Rep. Rosa DeLauro (D., Conn.) is seeking a national soda tax, an effort backed by leaders of the movement to ban smoking indoors and others who call carbonated beverages "toxic."
DeLauro introduced the Sugar-Sweetened Beverages Tax Act, also known as the "SWEET Act," on Wednesday, which would impose a 1 cent excise tax per teaspoon of caloric sweetener in soda, energy drinks, sports drinks, and sweet teas.
"This act is intended to discourage excessive consumption of sugar-sweetened beverages by increasing the price of these products," according to the text of the legislation.
"People want to be healthy and they want their kids to be healthy," DeLauro said in a statement. "But we are in the midst of dual epidemics, with obesity and diabetes afflicting our nation and the related, astronomical health care costs."
"There is a clear relationship between sugar-sweetened beverages and a host of other health conditions, including diabetes, heart disease, obesity and tooth decay," she said. "We are at a crucial tipping point and the SWEET Act will help correct the path we are currently on."
"Soda and sugary beverages are the new tobacco and the fight to reduce their marketing and consumption is the next great public health battle," Cohen said. "I helped create the nation’s first multi-city no-smoking laws and advocated for years to increase the tax on tobacco."
"I see a sugar-sweetened beverage tax as just as valuable and just as groundbreaking," he said.
Cohen also blamed soda companies for creating a "nightmare of chronic diseases" for children, the poor, and minorities.
Another supporter, Dr. David Wallinga, of Healthy Food Action, called soda a "toxic asset." Marice Ashe, CEO and founder of ChangeLab Solutions in Oakland, Calif., said the bill would guide Americans into better dietary choices.
"Everyone deserves the opportunity to make choices that promote good health, and the SWEET Act is a tool to improve those opportunities," she said.
The tax would be imposed on manufacturers, producers, or importers, amounting to roughly 16 cents per 20-ounce soda. The penny tax would increase in 2016, when it would be indexed to inflation.
The bill defines "sugar-sweetened beverages" as "any liquid intended for human consumption which contains a caloric sweetener," and specifically identifies soft drinks, energy drinks, sweet teas, and sports drinks. Milk, soymilk, infant formula, and vegetable juice would be exempt.
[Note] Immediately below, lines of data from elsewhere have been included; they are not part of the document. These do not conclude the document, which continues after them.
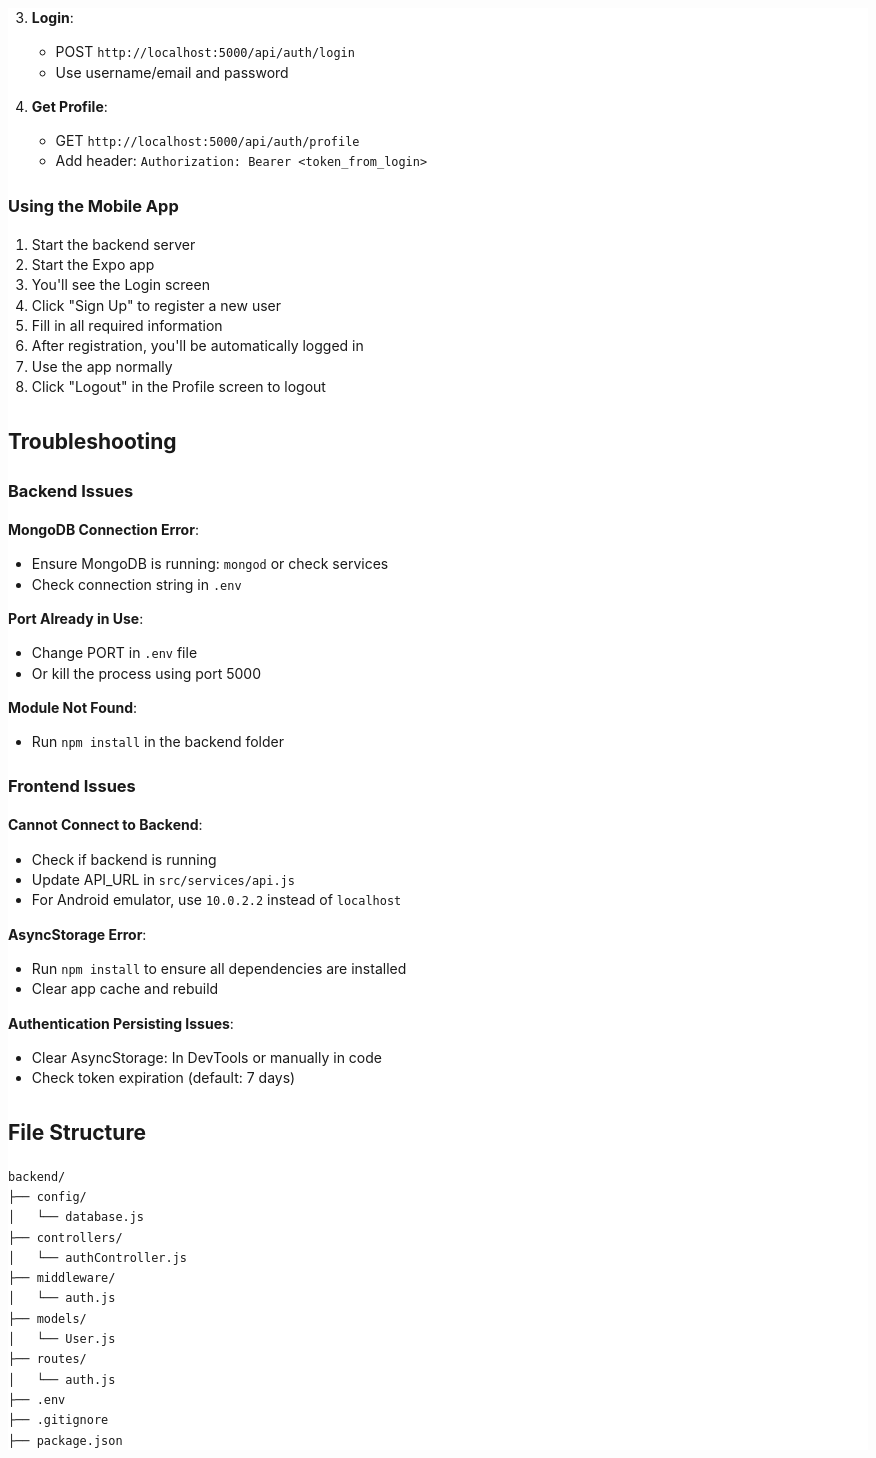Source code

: 3. **Login**:
   - POST `http://localhost:5000/api/auth/login`
   - Use username/email and password

4. **Get Profile**:
   - GET `http://localhost:5000/api/auth/profile`
   - Add header: `Authorization: Bearer <token_from_login>`

### Using the Mobile App

1. Start the backend server
2. Start the Expo app
3. You'll see the Login screen
4. Click "Sign Up" to register a new user
5. Fill in all required information
6. After registration, you'll be automatically logged in
7. Use the app normally
8. Click "Logout" in the Profile screen to logout

## Troubleshooting

### Backend Issues

**MongoDB Connection Error**:
- Ensure MongoDB is running: `mongod` or check services
- Check connection string in `.env`

**Port Already in Use**:
- Change PORT in `.env` file
- Or kill the process using port 5000

**Module Not Found**:
- Run `npm install` in the backend folder

### Frontend Issues

**Cannot Connect to Backend**:
- Check if backend is running
- Update API_URL in `src/services/api.js`
- For Android emulator, use `10.0.2.2` instead of `localhost`

**AsyncStorage Error**:
- Run `npm install` to ensure all dependencies are installed
- Clear app cache and rebuild

**Authentication Persisting Issues**:
- Clear AsyncStorage: In DevTools or manually in code
- Check token expiration (default: 7 days)

## File Structure

```
backend/
├── config/
│   └── database.js
├── controllers/
│   └── authController.js
├── middleware/
│   └── auth.js
├── models/
│   └── User.js
├── routes/
│   └── auth.js
├── .env
├── .gitignore
├── package.json
```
The tax is targeted at Americans who are low-income, African American, Hispanic, and children, which the legislation calls "priority populations" due to higher rates of obesity and diabetes.
Revenue from the tax would go toward more nutrition and prevention programs, even though the bill admits such efforts have failed to curb childhood obesity.
"Despite significant public and private investment, childhood obesity rates remain high," it said.
The revenue will be transferred to the "Prevention and Public Health Fund," which was created by Obamacare. The initiative is currently researching, among other things, how to prevent old people and tribal elders from falling. The bill restricts funding for only diabetes, dental, dietary, and obesity research.
DeLauro’s bill would make up for funding that was cut from the Prevention and Public Health Fund in 2012. The fund was initially meant to spend $2 billion per year, beginning in FY 2015.
DeLauro, who has been pushing a soda tax since 2012, said additional funding is needed because health problems related to obesity cost $190 billion annually, placing much of the blame on soda.
Democrats have attempted similar efforts at the state level. California proposed adding a warning label to soda. A penny per ounce tax was voted down in Chicago after complaints that it would cost consumers almost $3 more for a 12-pack case of soda, and former New York City Mayor Michael Bloomberg’s super-sized soda ban was also rejected.